Glucose and insulin measures at fasting and postprandially (1, 2, 3 hrs). this includes assessing insulin resistance and sensitivity indexes using fasting measurements.

Body composition by Dual energy X-ray Absorptiometry scan (radiologic exposure), body weight, waist and hip circumference, indirect calorimetry measured each visit.

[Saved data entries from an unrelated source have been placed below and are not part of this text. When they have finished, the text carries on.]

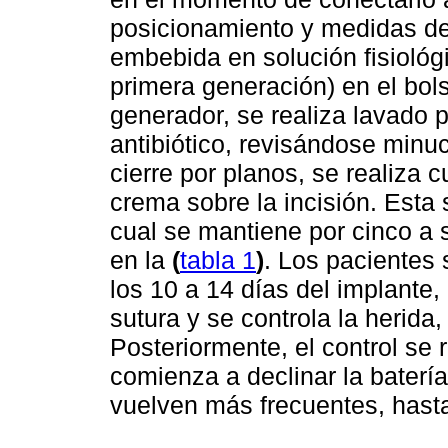
posicionamiento y medidas de
embebida en solución fisiológi
primera generación) en el bols
generador, se realiza lavado p
antibiótico, revisándose min
cierre por planos, se realiza
crema sobre la incisión. Esta
cual se mantiene por cinco a 
en la
(
tabla 1
)
. Los pacientes 
los 10 a 14 días del implante
sutura y se controla la herida
Posteriormente, el control se 
comienza a declinar la baterí
vuelven más frecuentes, hasta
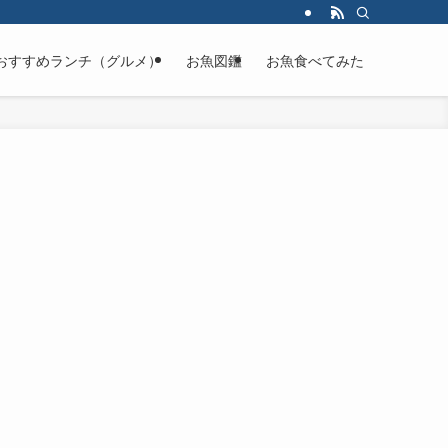
おすすめランチ（グルメ）
お魚図鑑
お魚食べてみた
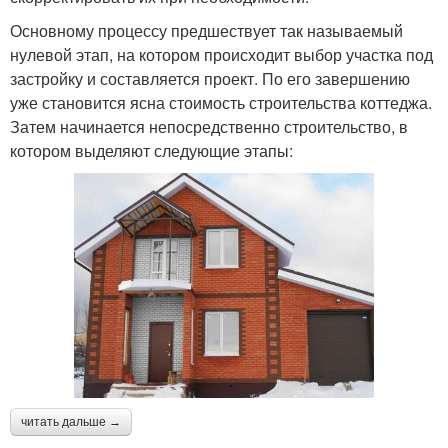
Основному процессу предшествует так называемый
нулевой этап, на котором происходит выбор участка под
застройку и составляется проект. По его завершению
уже становится ясна стоимость строительства коттеджа.
Затем начинается непосредственно строительство, в
котором выделяют следующие этапы:
читать дальше →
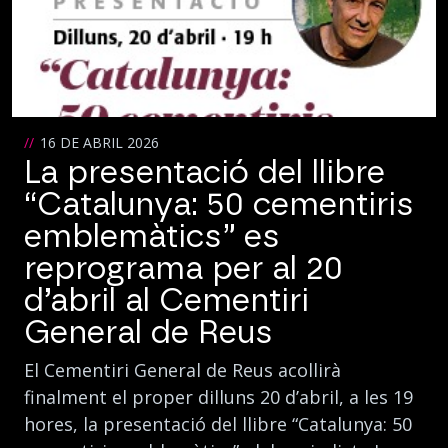
16 DE ABRIL 2026
La presentació del llibre
“Catalunya: 50 cementiris
emblemàtics” es
reprograma per al 20
d’abril al Cementiri
General de Reus
El Cementiri General de Reus acollirà
finalment el proper dilluns 20 d’abril, a les 19
hores, la presentació del llibre “Catalunya: 50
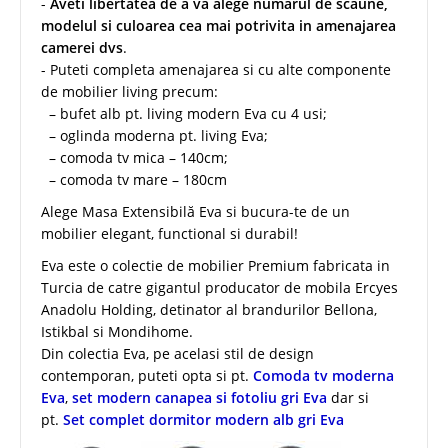
-
Aveti libertatea de a va alege numarul de scaune,
modelul si culoarea cea mai potrivita in amenajarea
camerei dvs
.
- Puteti completa amenajarea si cu alte componente
de mobilier living precum:
– bufet alb pt. living modern Eva cu 4 usi;
– oglinda moderna pt. living Eva;
– comoda tv mica – 140cm;
– comoda tv mare – 180cm
Alege Masa Extensibilă Eva si bucura-te de un
mobilier elegant, functional si durabil!
Eva este o colectie de mobilier Premium fabricata in
Turcia de catre gigantul producator de mobila Ercyes
Anadolu Holding, detinator al brandurilor Bellona,
Istikbal si Mondihome.
Din colectia Eva, pe acelasi stil de design
contemporan, puteti opta si pt.
Comoda tv moderna
Eva
,
set modern canapea si fotoliu gri Eva
dar si
pt.
Set complet dormitor modern alb gri Eva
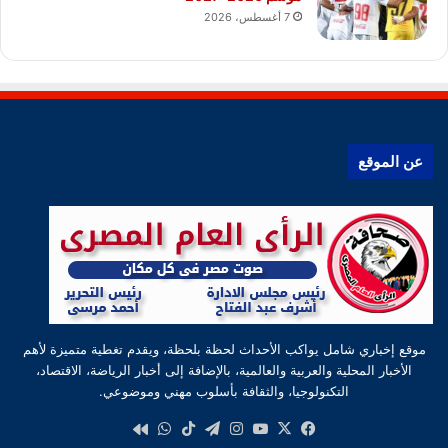
7 أغسطس، 2026
عن الموقع
موقع إخباري شامل يواكب الأحداث لحظة بلحظة، ويقدم تغطية متميزة لأهم
الأخبار المحلية والعربية والعالمية، بالإضافة إلى أخبار الرياضة، الاقتصاد،
التكنولوجيا، والثقافة بأسلوب مهني وموضوعي.
‫X
فيسبوك
‫YouTube
انستقرام
تيلقرام
‫TikTok
واتساب
كواى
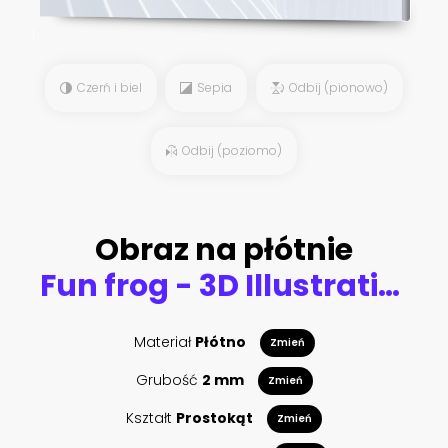
Czerń i biel
Sepia
Odbij (pionowo)
Odbij (poziomo)
Obraz na płótnie
Fun frog - 3D Illustration
Materiał
Płótno
Zmień
Grubość
2 mm
Zmień
Kształt
Prostokąt
Zmień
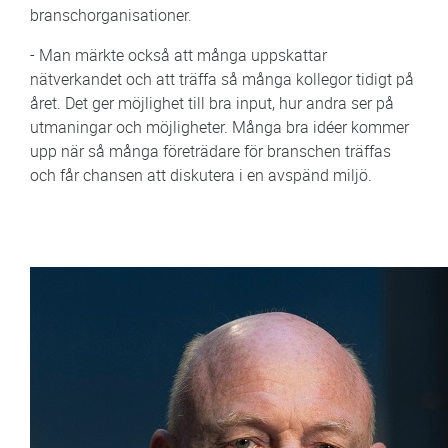
branschorganisationer.
- Man märkte också att många uppskattar
nätverkandet och att träffa så många kollegor tidigt på
året. Det ger möjlighet till bra input, hur andra ser på
utmaningar och möjligheter. Många bra idéer kommer
upp när så många företrädare för branschen träffas
och får chansen att diskutera i en avspänd miljö.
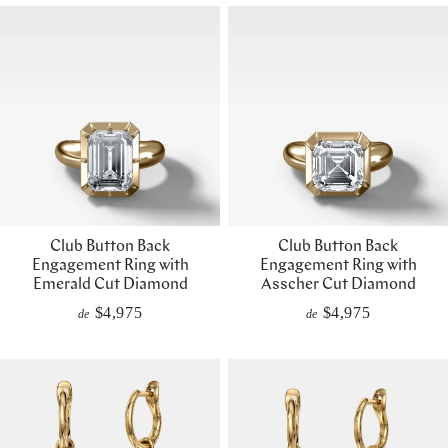
Club Button Back
Club Button Back
Engagement Ring with
Engagement Ring with
Emerald Cut Diamond
Asscher Cut Diamond
$4,975
$4,975
de
de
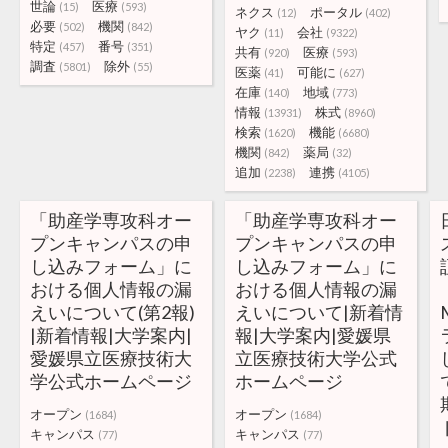
世論
医療
(15)
(593)
ネクス
ポータル
(12)
(402)
必要
機関
(502)
(842)
ヤク
会社
(11)
(9322)
特定
番号
(457)
(351)
共有
医療
(920)
(593)
調査
除外
(5801)
(55)
医薬
可能に
(41)
(627)
在庫
地域
(140)
(773)
情報
株式
(13931)
(8960)
検索
機能
(1620)
(6680)
機関
薬局
(842)
(32)
追加
連携
(2238)
(4105)
「助産学専攻科オー
「助産学専攻科オー
プンキャンパスの申
プンキャンパスの申
し込みフォーム」に
し込みフォーム」に
おける個人情報の漏
おける個人情報の漏
えいについて(第2報)
えいについて|新着情
|新着情報|大学案内|
報|大学案内|愛媛県
愛媛県立医療技術大
立医療技術大学公式
学公式ホームページ
ホームページ
オープン
オープン
(1684)
(1684)
キャンパス
キャンパス
(77)
(77)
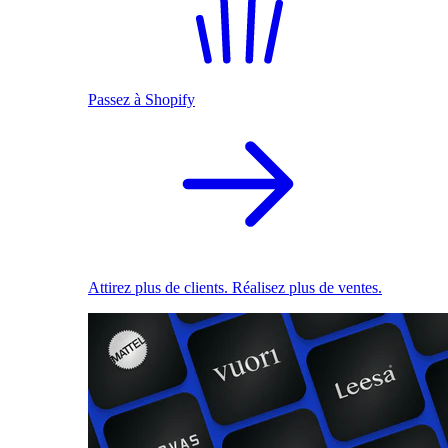
Passez à Shopify
Attirez plus de clients. Réalisez plus de ventes.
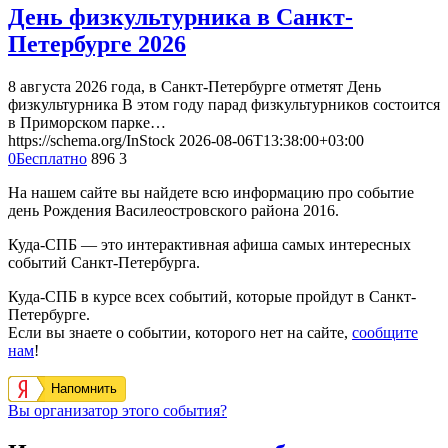
День физкультурника в Санкт-
Петербурге 2026
8 августа 2026 года, в Санкт-Петербурге отметят День
физкультурника В этом году парад физкультурников состоится
в Приморском парке…
https://schema.org/InStock
2026-08-06T13:38:00+03:00
0
Бесплатно
896
3
На нашем сайте вы найдете всю информацию про событие
день Рождения Василеостровского района 2016.
Куда-СПБ — это интерактивная афиша самых интересных
событий Санкт-Петербурга.
Куда-СПБ в курсе всех событий, которые пройдут в Санкт-
Петербурге.
Если вы знаете о событии, которого нет на сайте,
сообщите
нам
!
Напомнить
Вы организатор этого события?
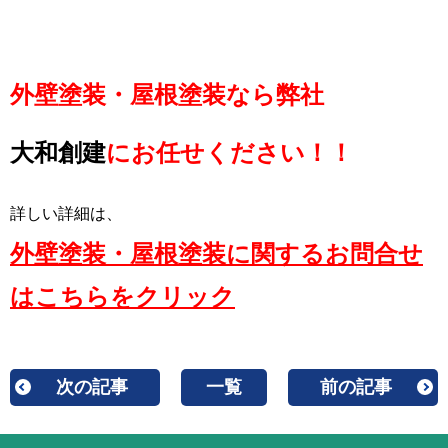
外壁塗装・屋根塗装なら弊社
大和創建
にお任せください！！
詳しい詳細は、
外壁塗装・屋根塗装に関するお問合せ
はこちらをクリック
次の記事
一覧
前の記事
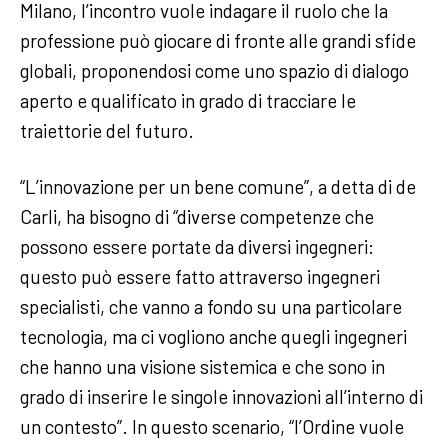
Milano, l’incontro vuole indagare il ruolo che la
professione può giocare di fronte alle grandi sfide
globali, proponendosi come uno spazio di dialogo
aperto e qualificato in grado di tracciare le
traiettorie del futuro.
“L’innovazione per un bene comune”, a detta di de
Carli, ha bisogno di “diverse competenze che
possono essere portate da diversi ingegneri:
questo può essere fatto attraverso ingegneri
specialisti, che vanno a fondo su una particolare
tecnologia, ma ci vogliono anche quegli ingegneri
che hanno una visione sistemica e che sono in
grado di inserire le singole innovazioni all’interno di
un contesto”. In questo scenario, “l’Ordine vuole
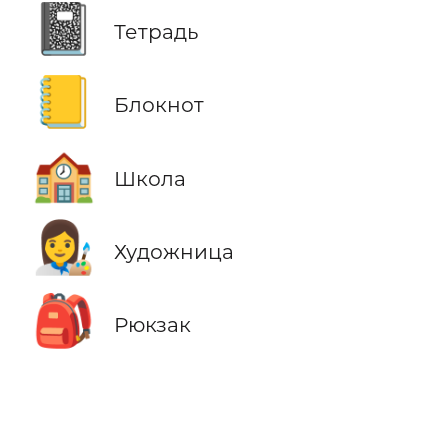
📓
Тетрадь
📒
Блокнот
🏫
Школа
👩‍🎨
Художница
🎒
Рюкзак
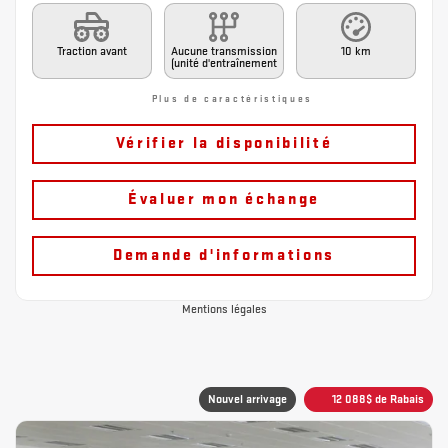
Traction avant
Aucune transmission
10 km
(unité d'entraînement
Plus de caractéristiques
Vérifier la disponibilité
Évaluer mon échange
Demande d'informations
Mentions légales
Nouvel arrivage
12 088
$
de Rabais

cholesterol species (e.g. VLDL, IDL, LDL, etc) identified and their particle sizes (e.g. small, medium, large) identified at fasting and 3hr postprandial

Inclusion Criteria: BMI ≥ 25 and < 40 kg/m2 Dyslipidemia as defined as (any one or all of the following values): Total cholesterol > 190 mg/dL but < 240 mg/dL LDL-cholesterol > 130 mg/dL but < 160 mg/dL HDL-cholesterol < 40 mg/dL (men)/<50 mg/dL (women) Fasting triglycerides > 150 mg/dL but < 300 mg/dL Exclusion Criteria: Renal, cardiovascular, gastrointestinal or hepatic disease, by medical history History of a previous cardiovascular event Diagnosis of type 2 diabetes Pregnancy or lactation Use of tobacco Food sensitivities or allergies to the foods or components of foods provided in the standard meals including gluten, dairy, egg, soy, nuts, or seafood Use of herbal or plant-based supplements; omega-3 fatty acids, and fish oils in the past 3-6 months, and unwilling to discontinue use while participating in the study. Use of lipid-lowering, glucose-lowering, anti-hypertensive, or weight loss medications Use of antibiotics in the last three months.